Give again, word for word, each line below starting at the one that contains "- MC02 Process Documentation รายละเอียด" and ending at the one that contains "### Week 2: Phase 2 - เอกสารเทคนิค".

--- Provided entries Enclosed Below ---

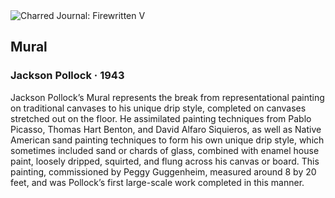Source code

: <div class="artwork-of-the-day">
  <div class="container">
    <div class="img-wrapper">
      <img
        src="https://uploads1.wikiart.org/images/jackson-pollock/mural.jpg!Large.jpg"
        alt="Charred Journal: Firewritten V" />
    </div>
    <div class="artwork-detail">
      <div class="artwork-origin"> 
        <h2 class="artwork-name">Mural</h2>
        <h3 class="artist">
          Jackson Pollock
                    ·  1943
        </h3>
      </div>
      <p class="description">
        <span class="artwork-description-text ng-binding" ng-bind-html="viewModel.ArtworkOfTheDay.Description | unsafe">Jackson Pollock’s Mural represents the break from representational painting on traditional canvases to his unique drip style, completed on canvases stretched out on the floor. He assimilated painting techniques from Pablo Picasso, Thomas Hart Benton, and David Alfaro Siquieros, as well as Native American sand painting techniques to form his own unique drip style, which sometimes included sand or chards of glass, combined with enamel house paint, loosely dripped, squirted, and flung across his canvas or board. This painting, commissioned by Peggy Guggenheim, measured around 8 by 20 feet, and was Pollock’s first large-scale work completed in this manner. </span>
                        <div class="text-shadow-container" ng-show="showShadow" style=""></div>
      </p>
    </div>
  </div>

</div>
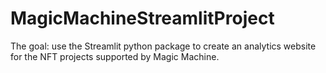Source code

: # MagicMachineStreamlitProject
The goal: use the Streamlit python package to create an analytics website for the NFT projects supported by Magic Machine. 
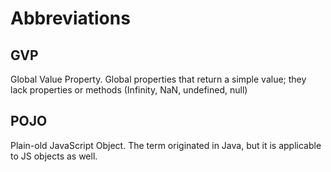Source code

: # Abbreviations


## GVP
Global Value Property. Global properties that return a simple value; they lack properties or methods (Infinity, NaN, undefined, null)

## POJO
Plain-old JavaScript Object. The term originated in Java, but it is applicable to JS objects as well.

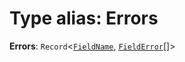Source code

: # Type alias: Errors

**Errors**: `Record`<[`FieldName`](/en/auto-docs/free-layout-editor/types/FieldName.md), [`FieldError`](/en/auto-docs/free-layout-editor/types/FieldError.md)\[]>
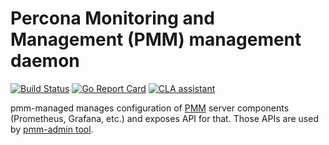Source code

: # Percona Monitoring and Management (PMM) management daemon

[![Build Status](https://travis-ci.com/percona/pmm-managed.svg?branch=master)](https://travis-ci.com/percona/pmm-managed)
[![Go Report Card](https://goreportcard.com/badge/github.com/percona/pmm-managed)](https://goreportcard.com/report/github.com/percona/pmm-managed)
[![CLA assistant](https://cla-assistant.percona.com/readme/badge/percona/pmm-managed)](https://cla-assistant.percona.com/percona/pmm-managed)

pmm-managed manages configuration of [PMM](https://www.percona.com/doc/percona-monitoring-and-management/index.html)
server components (Prometheus, Grafana, etc.) and exposes API for that. Those APIs are used by
[pmm-admin tool](https://github.com/percona/pmm-client).
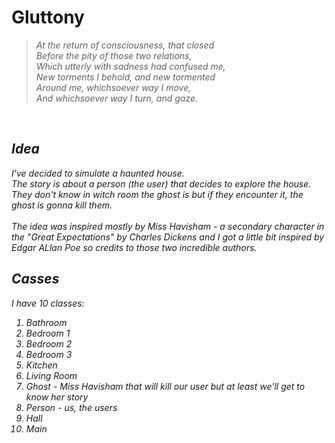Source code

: # Gluttony
<blockquote> <i>
<i>At the return of consciousness, that closed <br>
Before the pity of those two relations, <br>
Which utterly with sadness had confused me, <br>
New torments I behold, and new tormented <br>
Around me, whichsoever way I move, <br>
And whichsoever way I turn, and gaze.</i>
</blockquote>
<br>

## Idea

I've decided to simulate a haunted house. <br>
The story is about a person (the user) that decides to explore the house. They don't know in witch room the ghost is but if they encounter it, the ghost is gonna kill them.
<br> <br>
The idea was inspired mostly by Miss Havisham - a secondary character in the "Great Expectations" by Charles Dickens and I got a little bit inspired by Edgar ALlan Poe so credits to those two incredible authors.

## Casses

I have 10 classes:
1. Bathroom
2. Bedroom 1
3. Bedroom 2
4. Bedroom 3
5. Kitchen
6. Living Room
7. Ghost - Miss Havisham that will kill our user but at least we'll get to know her story
8. Person - us, the users
9. Hall
10. Main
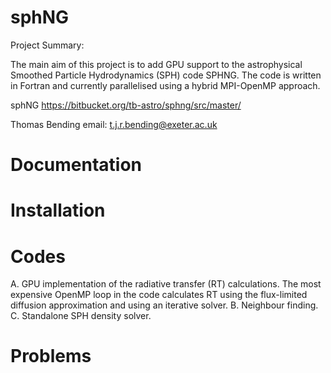 # sphNG

Project Summary:

The main aim of this project is to add GPU support to the astrophysical Smoothed Particle Hydrodynamics (SPH) code SPHNG. The code is written in Fortran and currently parallelised using a hybrid MPI-OpenMP approach.

sphNG https://bitbucket.org/tb-astro/sphng/src/master/

Thomas Bending email: t.j.r.bending@exeter.ac.uk 

# Documentation

# Installation

# Codes

A. GPU implementation of the radiative transfer (RT) calculations. The most expensive OpenMP loop in the code calculates RT using the flux-limited diffusion approximation and using an iterative solver.
B. Neighbour finding.
C. Standalone SPH density solver.

# Problems 


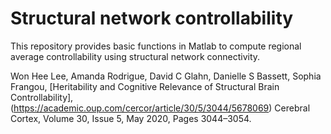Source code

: # Structural network controllability

This repository provides basic functions in Matlab to compute regional average controllability using structural network connectivity. 

Won Hee Lee, Amanda Rodrigue, David C Glahn, Danielle S Bassett, Sophia Frangou, [Heritability and Cognitive Relevance of Structural Brain Controllability],(https://academic.oup.com/cercor/article/30/5/3044/5678069) Cerebral Cortex, Volume 30, Issue 5, May 2020, Pages 3044–3054.



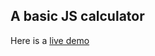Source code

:## A basic JS calculator
Here is a [live demo](https://robertgeica.github.io/javascript-calculator/)
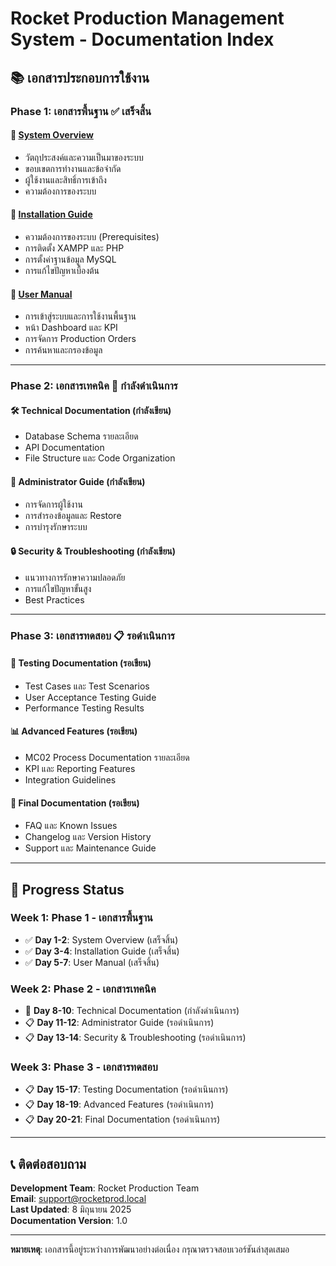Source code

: # Rocket Production Management System - Documentation Index

## 📚 เอกสารประกอบการใช้งาน

### Phase 1: เอกสารพื้นฐาน ✅ เสร็จสิ้น

#### 📖 [System Overview](01-overview/system-overview.md)
- วัตถุประสงค์และความเป็นมาของระบบ
- ขอบเขตการทำงานและข้อจำกัด  
- ผู้ใช้งานและสิทธิ์การเข้าถึง
- ความต้องการของระบบ

#### 🔧 [Installation Guide](02-installation/installation-guide.md)
- ความต้องการของระบบ (Prerequisites)
- การติดตั้ง XAMPP และ PHP
- การตั้งค่าฐานข้อมูล MySQL
- การแก้ไขปัญหาเบื้องต้น

#### 👥 [User Manual](03-user-manual/user-manual.md)
- การเข้าสู่ระบบและการใช้งานพื้นฐาน
- หน้า Dashboard และ KPI
- การจัดการ Production Orders
- การค้นหาและกรองข้อมูล

---

### Phase 2: เอกสารเทคนิค 🚧 กำลังดำเนินการ

#### 🛠️ Technical Documentation (กำลังเขียน)
- Database Schema รายละเอียด
- API Documentation
- File Structure และ Code Organization

#### 👑 Administrator Guide (กำลังเขียน)
- การจัดการผู้ใช้งาน
- การสำรองข้อมูลและ Restore
- การบำรุงรักษาระบบ

#### 🔒 Security & Troubleshooting (กำลังเขียน)
- แนวทางการรักษาความปลอดภัย
- การแก้ไขปัญหาขั้นสูง
- Best Practices

---

### Phase 3: เอกสารทดสอบ 📋 รอดำเนินการ

#### 🧪 Testing Documentation (รอเขียน)
- Test Cases และ Test Scenarios
- User Acceptance Testing Guide
- Performance Testing Results

#### 📊 Advanced Features (รอเขียน)
- MC02 Process Documentation รายละเอียด
- KPI และ Reporting Features
- Integration Guidelines

#### 📝 Final Documentation (รอเขียน)
- FAQ และ Known Issues
- Changelog และ Version History
- Support และ Maintenance Guide

---

## 🎯 Progress Status

### Week 1: Phase 1 - เอกสารพื้นฐาน
- ✅ **Day 1-2**: System Overview (เสร็จสิ้น)
- ✅ **Day 3-4**: Installation Guide (เสร็จสิ้น)  
- ✅ **Day 5-7**: User Manual (เสร็จสิ้น)

### Week 2: Phase 2 - เอกสารเทคนิค
- 🚧 **Day 8-10**: Technical Documentation (กำลังดำเนินการ)
- 📋 **Day 11-12**: Administrator Guide (รอดำเนินการ)
- 📋 **Day 13-14**: Security & Troubleshooting (รอดำเนินการ)

### Week 3: Phase 3 - เอกสารทดสอบ
- 📋 **Day 15-17**: Testing Documentation (รอดำเนินการ)
- 📋 **Day 18-19**: Advanced Features (รอดำเนินการ)
- 📋 **Day 20-21**: Final Documentation (รอดำเนินการ)

---

## 📞 ติดต่อสอบถาม

**Development Team**: Rocket Production Team  
**Email**: support@rocketprod.local  
**Last Updated**: 8 มิถุนายน 2025  
**Documentation Version**: 1.0

---

**หมายเหตุ**: เอกสารนี้อยู่ระหว่างการพัฒนาอย่างต่อเนื่อง กรุณาตรวจสอบเวอร์ชันล่าสุดเสมอ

--- End of Enclosed Provided entries ---

• Exercise result:
- MC02 Process Documentation รายละเอียด
- KPI และ Reporting Features
- Integration Guidelines

#### 📝 Final Documentation (รอเขียน)
- FAQ และ Known Issues
- Changelog และ Version History
- Support และ Maintenance Guide

---

## 🎯 Progress Status

### Week 1: Phase 1 - เอกสารพื้นฐาน
- ✅ **Day 1-2**: System Overview (เสร็จสิ้น)
- ✅ **Day 3-4**: Installation Guide (เสร็จสิ้น)  
- ✅ **Day 5-7**: User Manual (เสร็จสิ้น)

### Week 2: Phase 2 - เอกสารเทคนิค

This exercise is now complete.